• [Task directions]:
Search the data for the word "hand" and copy every line that contains it.

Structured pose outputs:

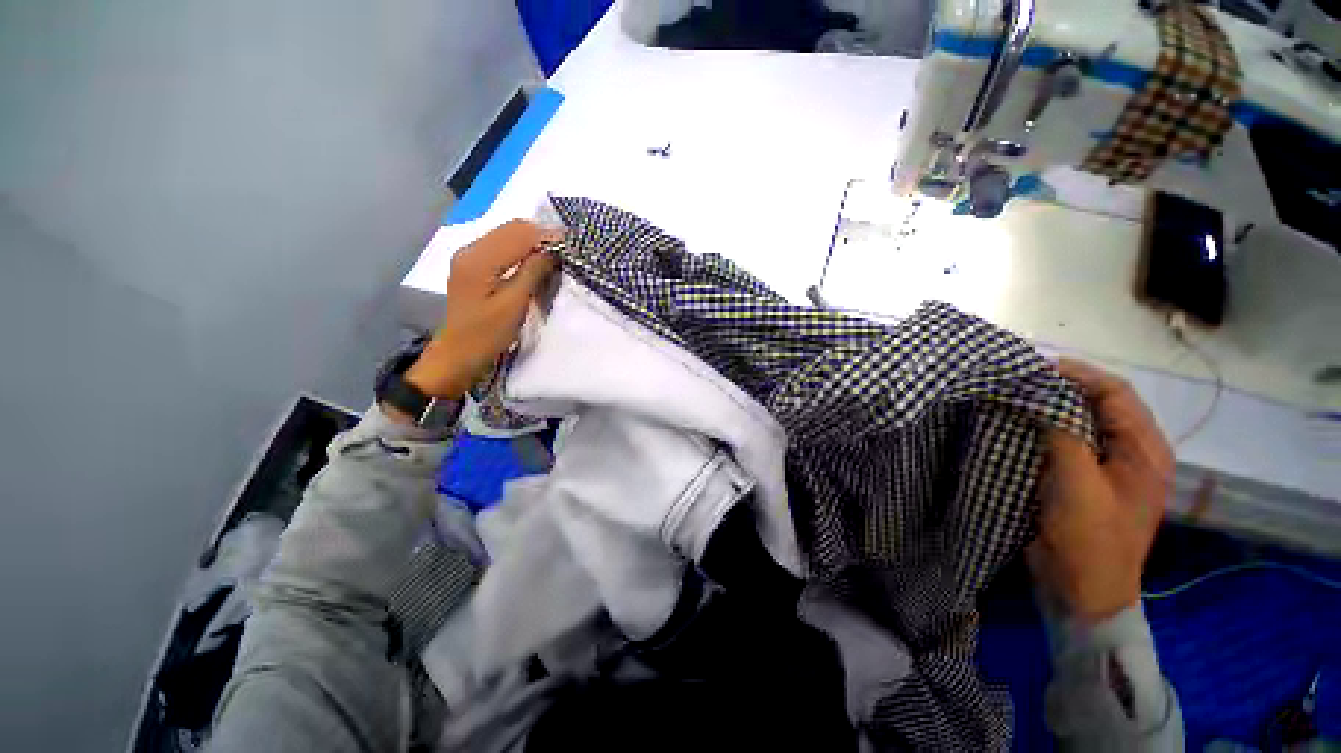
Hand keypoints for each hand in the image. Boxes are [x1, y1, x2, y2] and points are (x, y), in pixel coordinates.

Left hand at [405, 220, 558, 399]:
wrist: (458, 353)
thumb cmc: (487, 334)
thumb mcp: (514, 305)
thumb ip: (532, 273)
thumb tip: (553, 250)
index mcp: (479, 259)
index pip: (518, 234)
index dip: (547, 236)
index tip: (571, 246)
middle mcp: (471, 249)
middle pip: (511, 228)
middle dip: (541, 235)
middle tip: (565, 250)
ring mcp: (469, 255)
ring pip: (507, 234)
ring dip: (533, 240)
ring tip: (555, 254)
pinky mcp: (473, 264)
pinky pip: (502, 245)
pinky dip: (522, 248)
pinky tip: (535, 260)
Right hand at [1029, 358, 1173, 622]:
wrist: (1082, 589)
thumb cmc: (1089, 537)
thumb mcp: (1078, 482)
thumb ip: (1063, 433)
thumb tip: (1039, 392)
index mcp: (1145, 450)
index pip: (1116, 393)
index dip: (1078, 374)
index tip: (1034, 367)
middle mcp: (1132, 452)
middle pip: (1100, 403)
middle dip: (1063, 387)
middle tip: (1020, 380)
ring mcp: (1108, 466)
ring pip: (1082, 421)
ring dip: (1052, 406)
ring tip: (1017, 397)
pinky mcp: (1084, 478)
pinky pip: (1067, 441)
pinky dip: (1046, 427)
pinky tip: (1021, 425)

• [Expected answer]:
Hand keypoints for each hand in the image. Boxes are [x1, y1, x2, y2] and points are (x, y), in pixel coordinates.
Left hand at [405, 220, 558, 399]:
Right hand at [1029, 358, 1173, 622]:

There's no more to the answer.